Si bien los dulces de panadería -los que en Argentina son facturas- son muy famosas en Francia, me pareció que en Alemania había mucha más oferta. Estaba lleno, por todos lados comercios muy abiertos a la calle con vitrinas grandes y muy iluminadas llenas de dulces tipo croissant. Lo que si no tengo duda que hay más oferta en Alemania es de pan. Mucha variedad y cantidad.
Decidí irme directo al lugar donde siempre me imaginé parado, cuando visitara París; ¡el Arco del Triunfo! Cuando llegué, subí las escaleras de la salida del Metro con precaución. Como si fuera que el arco ése, tan famoso, no existiera y hubiera sido victima de un engaño con fotos trucadas toda mi vida. No, claro, ahí estaba.
El arco, como ya muchos sabíamos sin haber estado ahí, tiene una gran rotonda que leí en algún lado, es la más grande del mundo. Aunque, siempre ejercito la precaución con estas declaraciones de “el más grande del mundo”. La rotonda si que es grande. Se me vino inmediatamente el recuerdo de mi primo Enrique, el que vive cerca de Barcelona pero vivió en Paris unos años que contaba que el arco no tiene ningún semáforo y, a pesar del tráfico agitado, no hay accidentes. Efectivamente, como lo relató primo Enrique en su momento, el tráfico es intenso y medio caótico. Es que entre los autos y los muchos buses de turismo que pululan (¡muchos, éh!), algún camioncito de repartos y esas cosas, el trafico es desordenado en un pequeño caos muy bien controlado. Todos giran, todos quieren salirse por alguna calle.

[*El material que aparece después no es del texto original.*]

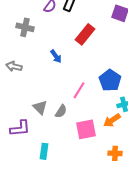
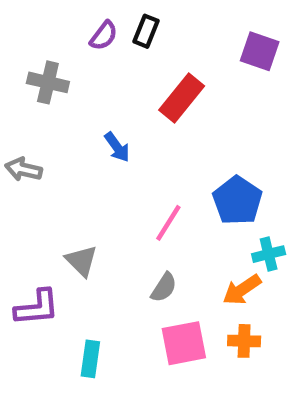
gray semicircle: (61, 111) -> (164, 287), moved
pink square: (86, 129) -> (184, 343), moved
orange cross: (115, 153) -> (244, 341), moved

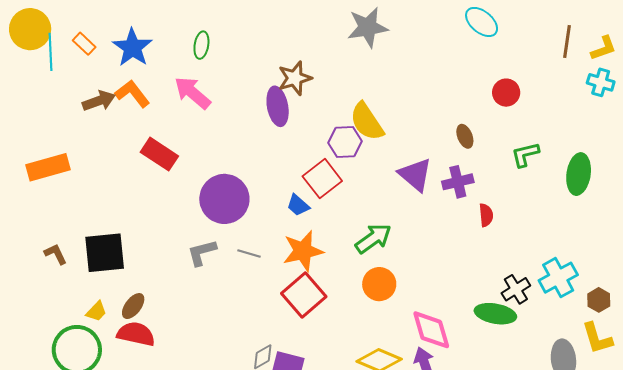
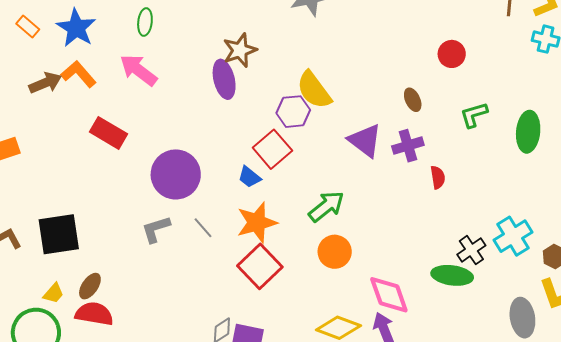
gray line: (249, 253) -> (203, 228), turned 35

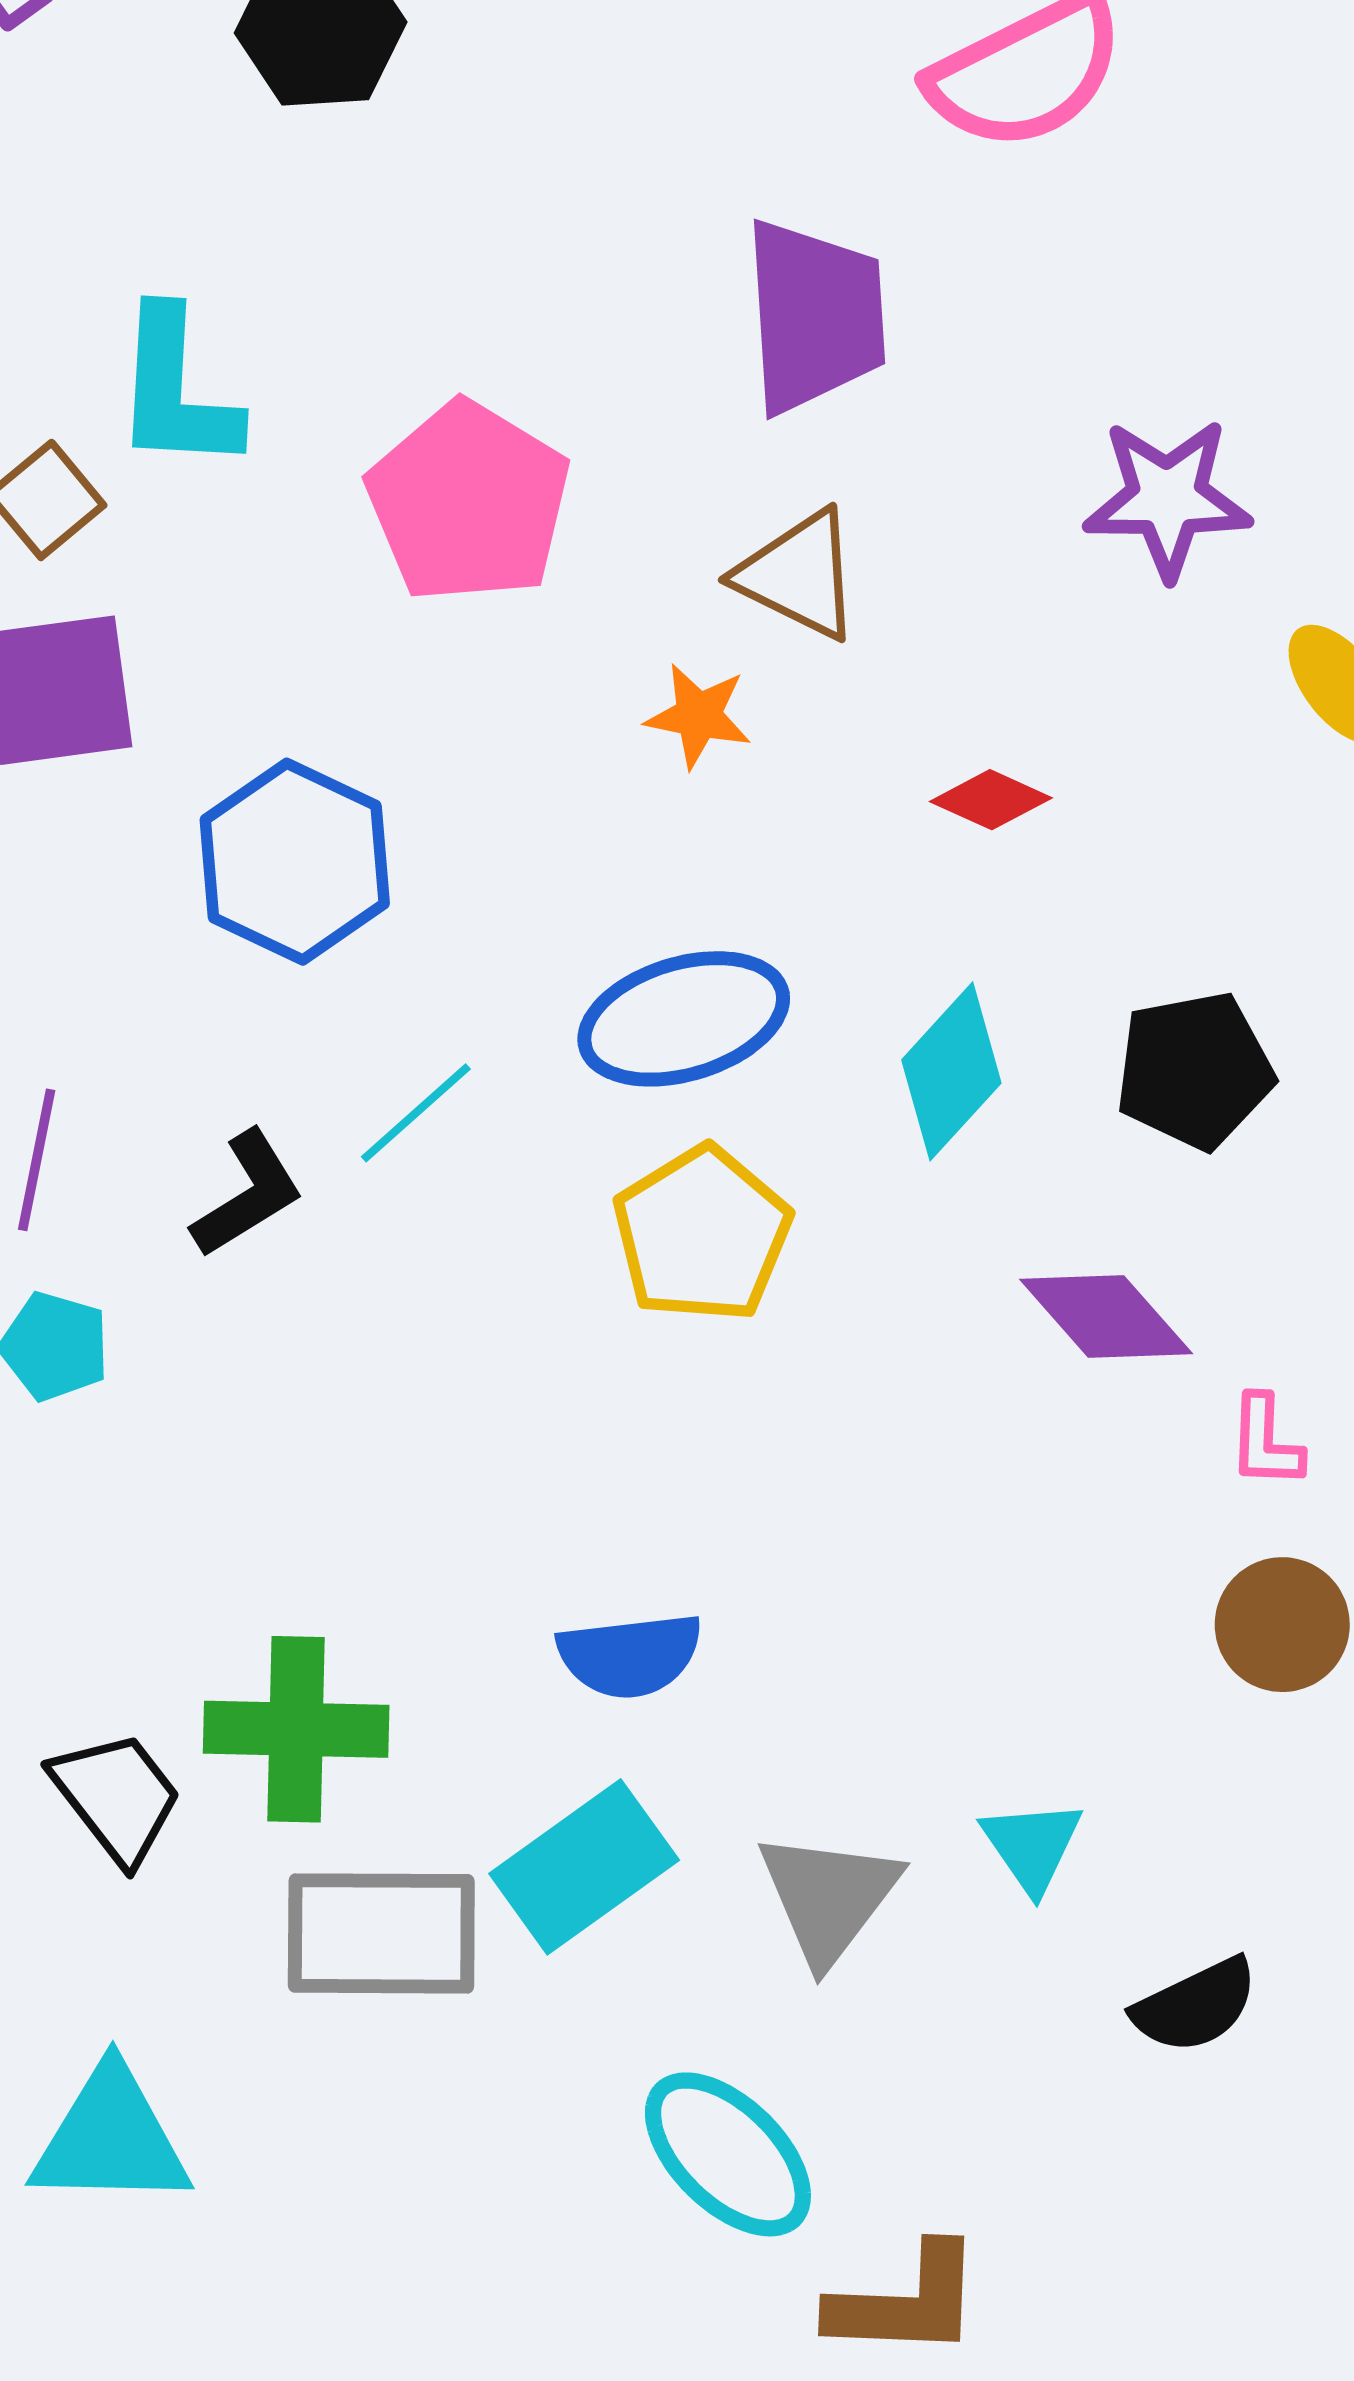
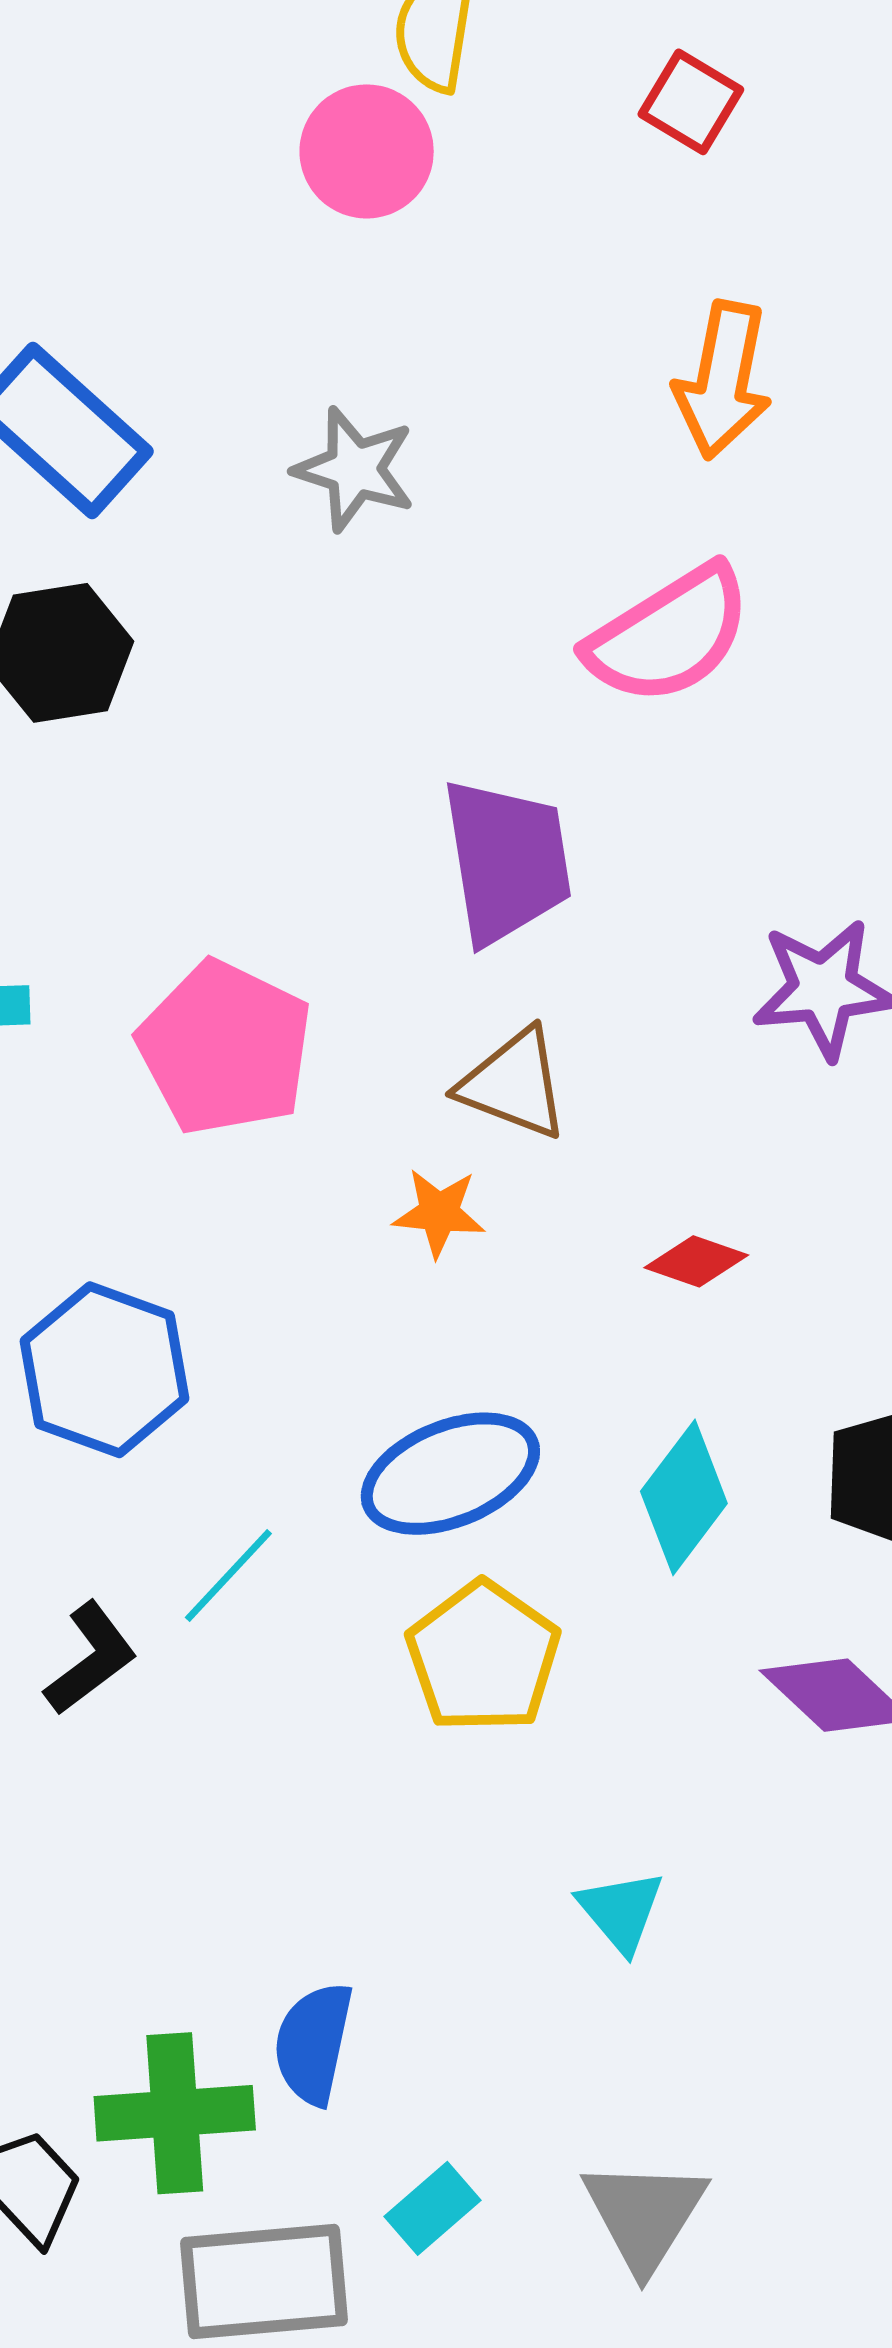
blue semicircle: (630, 1655) -> (313, 2043), moved, turned 114
cyan triangle: (1032, 1846) -> (621, 1911), moved
cyan rectangle: (584, 1867) -> (432, 2208), size x0.6

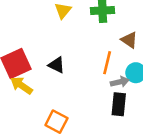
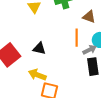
yellow arrow: (21, 85) -> (37, 75), moved

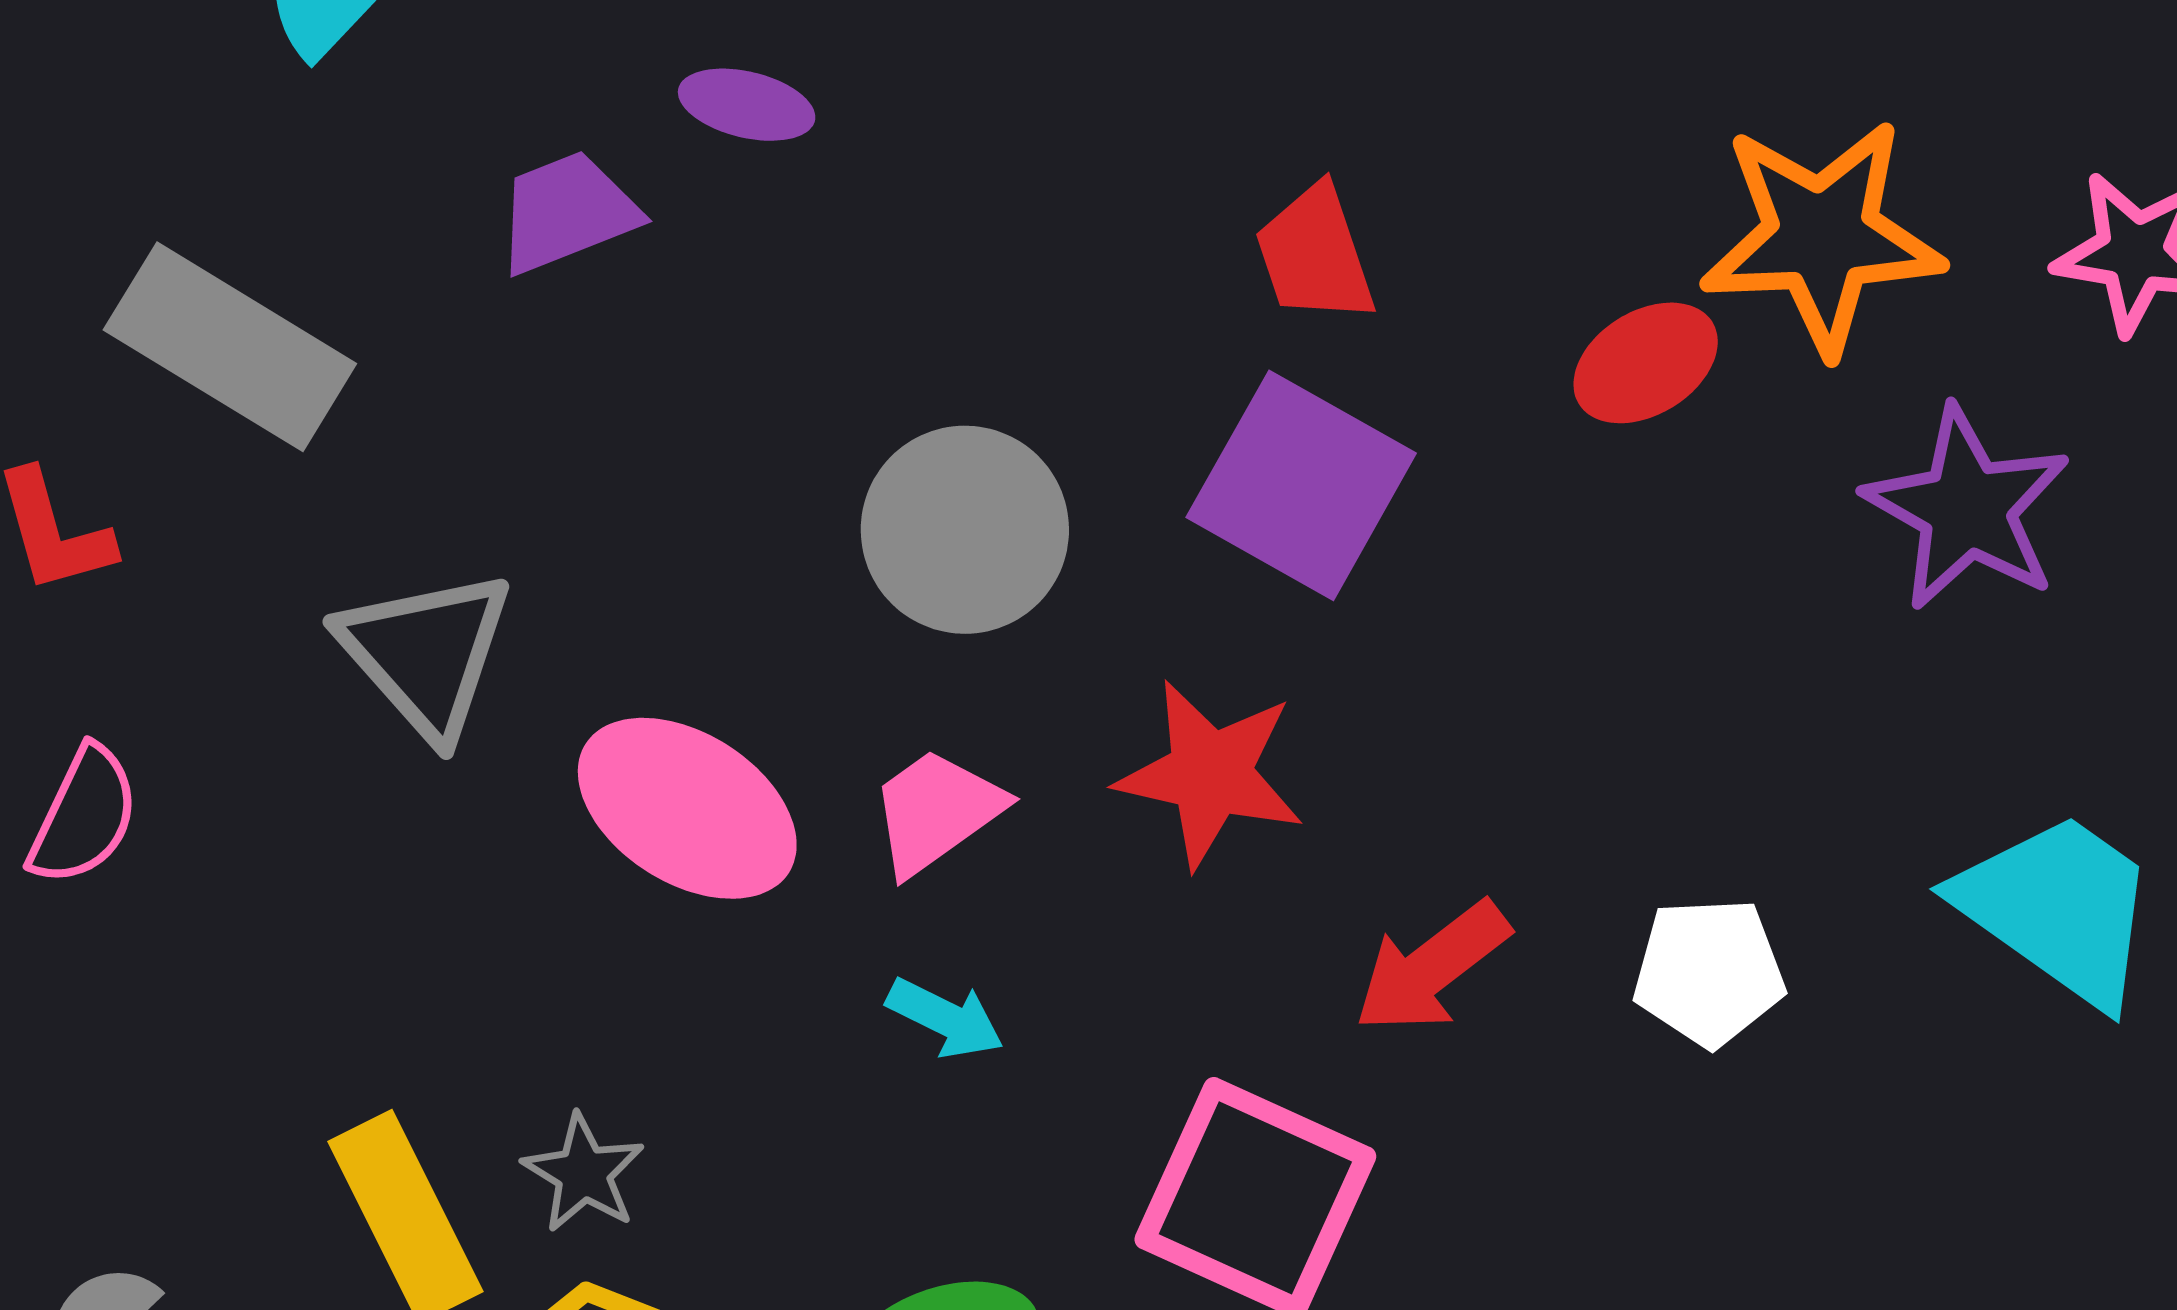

El círculo central es grande, el arco también muy grande y estaba lleno de turistas. No se veía ningún lugar para cruzar y como ya expliqué, el tráfico, ¡tenaz! Me dije: “no creo que no se haya previsto en este lugar un método para cruzar que no sea arriesgar la vida en este mar de tráfico. Empecé a caminar orbitando la rotonda y enseguida encontré el túnel para pasar al otro lado. Me hizo acordar al túnel en Buenos Aires para cruzar Libertador a la altura del zoológico que tanto me gustaba de chico.
Ni bien llegué al otro lado y empecé el ascenso, aparecen los carteles anunciando todas las posibilidades que existen pagando en euros. Me quedé en la base, no subí nada y saqué muchas fotos.